-- Excerpted records follows --

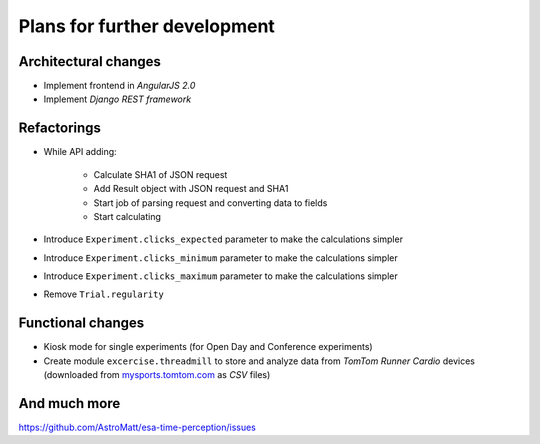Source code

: Plans for further development
=============================

Architectural changes
---------------------
* Implement frontend in `AngularJS 2.0`
* Implement `Django REST framework`

Refactorings
------------
* While API adding:

    - Calculate SHA1 of JSON request
    - Add Result object with JSON request and SHA1
    - Start job of parsing request and converting data to fields
    - Start calculating


* Introduce ``Experiment.clicks_expected`` parameter to make the calculations simpler
* Introduce ``Experiment.clicks_minimum`` parameter to make the calculations simpler
* Introduce ``Experiment.clicks_maximum`` parameter to make the calculations simpler
* Remove ``Trial.regularity``

Functional changes
------------------
* Kiosk mode for single experiments (for Open Day and Conference experiments)
* Create module ``excercise.threadmill`` to store and analyze data from `TomTom Runner Cardio` devices (downloaded from `mysports.tomtom.com <http://mysports.tomtom.com>`_ as `CSV` files)

And much more
-------------
https://github.com/AstroMatt/esa-time-perception/issues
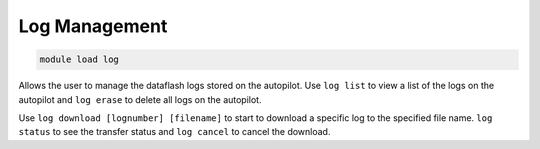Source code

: ==============
Log Management
==============

.. code:: bash

    module load log
    
Allows the user to manage the dataflash logs stored on the autopilot. Use ``log list`` to view a
list of the logs on the autopilot and ``log erase`` to delete all logs on the
autopilot.

Use ``log download [lognumber] [filename]`` to start to download a
specific log to the specified file name. ``log status`` to see the
transfer status and ``log cancel`` to cancel the download.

-- Excerpted records concluded --

### Task details
Each line from the start of the entries through the line with "- Add Result" is to be restated exactly, and the pictures are to be skipped.

### Output for this task
Source code

: Plans for further development
=============================

Architectural changes
---------------------
* Implement frontend in `AngularJS 2.0`
* Implement `Django REST framework`

Refactorings
------------
* While API adding:

    - Calculate SHA1 of JSON request
    - Add Result object with JSON request and SHA1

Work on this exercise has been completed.